The + operator joins the two compound nodes by combining the left-hand's receivers with right-hand's receivers and left-hand's senders with right-hand's senders. Again, suppose for the expression (a > b) + (c + d) we are joining (a > b) with (c + d). The following diagram shows the before and after:

Finally, let's go back to the > operator for the case when there are multiple senders being spliced to multiple receivers. In that case we splice each of the lefthand's senders to each of the right-hand's receivers. Thus, executing > operator on expressions (a + b) and (c + d + e) results in the following graph:

We now have all the pieces to start looking at code. Here are some typedefs:

typedef std::set<flow::sender<flow::continue_msg>*> sender_set;
typedef std::set<flow::receiver<flow::continue_msg>*> receiver_set;
typedef std::tuple<sender_set, receiver_set> compound_node;

Next up is the easiest of the transforms. When we encounter the terminals, broadcast_node or continue_node, we make a compound_node that only has that node inside of it:

struct make_compound_node : proto::callable
    typedef compound_node result_type;

    compound_node operator()(flow::sender<flow::continue_msg>& s, flow::receiver<flow::continue_msg>& r) {
        return compound_node({&s}, {&r});
    }
};

struct grammar
    : proto::or_<
        proto::when<proto::plus<grammar, grammar>, ...>,
        proto::when<proto::greater<grammar, grammar>, ...>,
        proto::when<bcast, make_compound_node(proto::_value, proto::_value)>,
        proto::when<cont, make_compound_node(proto::_value, proto::_value)>
>
{};

Next, we take care of + operator.
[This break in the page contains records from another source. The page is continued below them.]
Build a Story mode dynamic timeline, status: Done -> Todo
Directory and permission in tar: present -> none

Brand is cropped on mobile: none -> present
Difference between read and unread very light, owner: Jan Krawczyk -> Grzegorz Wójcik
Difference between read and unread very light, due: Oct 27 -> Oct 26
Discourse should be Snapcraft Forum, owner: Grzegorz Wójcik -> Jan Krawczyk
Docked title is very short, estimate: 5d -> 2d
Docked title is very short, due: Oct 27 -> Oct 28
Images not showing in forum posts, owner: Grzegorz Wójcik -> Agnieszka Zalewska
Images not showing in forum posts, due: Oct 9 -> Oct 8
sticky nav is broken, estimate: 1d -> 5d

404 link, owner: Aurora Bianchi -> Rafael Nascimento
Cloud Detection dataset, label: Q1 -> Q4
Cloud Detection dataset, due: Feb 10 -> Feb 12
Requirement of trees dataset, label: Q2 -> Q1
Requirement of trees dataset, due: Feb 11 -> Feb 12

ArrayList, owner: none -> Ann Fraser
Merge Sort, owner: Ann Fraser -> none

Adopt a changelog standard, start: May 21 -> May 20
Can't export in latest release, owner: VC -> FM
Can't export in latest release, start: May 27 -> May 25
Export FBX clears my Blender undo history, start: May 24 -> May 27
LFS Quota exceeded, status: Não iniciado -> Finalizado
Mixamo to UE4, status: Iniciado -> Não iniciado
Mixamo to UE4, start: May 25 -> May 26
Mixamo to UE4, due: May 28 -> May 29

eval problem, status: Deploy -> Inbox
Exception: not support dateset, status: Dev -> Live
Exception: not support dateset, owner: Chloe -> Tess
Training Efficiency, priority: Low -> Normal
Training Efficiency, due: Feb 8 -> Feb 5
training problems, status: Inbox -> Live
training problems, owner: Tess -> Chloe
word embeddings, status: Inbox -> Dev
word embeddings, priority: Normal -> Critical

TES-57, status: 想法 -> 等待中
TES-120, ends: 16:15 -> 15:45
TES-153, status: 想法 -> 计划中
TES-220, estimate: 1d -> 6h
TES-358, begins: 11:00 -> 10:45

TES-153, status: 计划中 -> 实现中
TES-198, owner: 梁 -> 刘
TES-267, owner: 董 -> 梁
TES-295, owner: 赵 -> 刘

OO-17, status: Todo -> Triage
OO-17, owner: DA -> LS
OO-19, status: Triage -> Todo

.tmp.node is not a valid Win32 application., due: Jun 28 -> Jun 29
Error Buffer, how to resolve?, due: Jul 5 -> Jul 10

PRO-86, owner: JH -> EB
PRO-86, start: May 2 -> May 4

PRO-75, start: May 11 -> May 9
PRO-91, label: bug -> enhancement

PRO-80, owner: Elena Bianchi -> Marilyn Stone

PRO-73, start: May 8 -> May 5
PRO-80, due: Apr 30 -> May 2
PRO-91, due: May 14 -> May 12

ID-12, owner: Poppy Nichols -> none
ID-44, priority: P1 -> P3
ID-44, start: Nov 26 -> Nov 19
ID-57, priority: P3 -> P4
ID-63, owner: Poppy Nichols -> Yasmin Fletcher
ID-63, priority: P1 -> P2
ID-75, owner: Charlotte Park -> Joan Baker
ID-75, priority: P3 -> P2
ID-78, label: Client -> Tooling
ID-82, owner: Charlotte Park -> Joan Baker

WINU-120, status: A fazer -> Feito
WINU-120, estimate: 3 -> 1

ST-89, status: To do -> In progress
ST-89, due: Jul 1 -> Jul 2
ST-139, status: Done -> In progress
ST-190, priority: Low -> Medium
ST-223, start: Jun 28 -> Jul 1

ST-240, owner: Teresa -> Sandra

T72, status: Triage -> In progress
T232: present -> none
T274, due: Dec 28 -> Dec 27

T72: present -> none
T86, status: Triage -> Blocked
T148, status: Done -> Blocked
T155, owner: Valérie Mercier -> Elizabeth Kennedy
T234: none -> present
Remember, we just need to join the two senders' sets into one and do the same for the receivers' sets:

struct join : proto::callable {
    typedef compound_node result_type;
    compound_node operator()(compound_node left, compound_node right) const {
        sender_set& senders = std::get<0>(left);
        senders.insert(std::get<0>(right).begin(), std::get<0>(right).end());

        receiver_set& receivers = std::get<1>(left);
        receivers.insert(std::get<1>(right).begin(), std::get<1>(right).end());

        return compound_node(std::move(senders), std::move(receivers));
    };
};

struct grammar
    : proto::or_<
        proto::when<proto::plus<grammar, grammar>, join(grammar(proto::_left), grammar(proto::_right))>,
        proto::when<proto::greater<grammar, grammar>, ...>,
        proto::when<bcast, make_compound_node(proto::_value, proto::_value)>,
        proto::when<cont, make_compound_node(proto::_value, proto::_value)>
>
{};

And finally the > operator:

struct splice : proto::callable {
    typedef compound_node result_type;

    compound_node operator()(compound_node left, compound_node right) const {
        for( auto s: std::get<0>(left) )
            for( auto r: std::get<1>(right) )
                flow::make_edge(*s, *r);

        sender_set& senders = std::get<0>(right);
        receiver_set& receivers = std::get<1>(left);

        return compound_node(std::move(senders), std::move(receivers));
    }
};

struct grammar
    : proto::or_<
        proto::when<proto::plus<grammar, grammar>, join(grammar(proto::_left), grammar(proto::_right))>,
        proto::when<proto::greater<grammar, grammar>, splice(grammar(proto::_left), grammar(proto::_right))>,
        proto::when<bcast, make_compound_node(proto::_value, proto::_value)>,
        proto::when<cont, make_compound_node(proto::_value, proto::_value)>
>
{};

The only thing that is left is main() demonstrating the usage:

int main() {

    flow::graph g;

    bcast start(g);
    cont a = cont_node( g, body("A"));
    cont b = cont_node( g, body("B"));
    cont c = cont_node( g, body("C"));
    cont d = cont_node( g, body("D"));
    cont e = cont_node( g, body("E"));

    auto expr =
        start > (a > e + c)
              + (b > c > d);

    grammar()(expr);

    proto::value(start).try_put( flow::continue_msg() );
    g.wait_for_all();

    return 0;
}

A big thanks goes to Neil Groves for reviewing this article.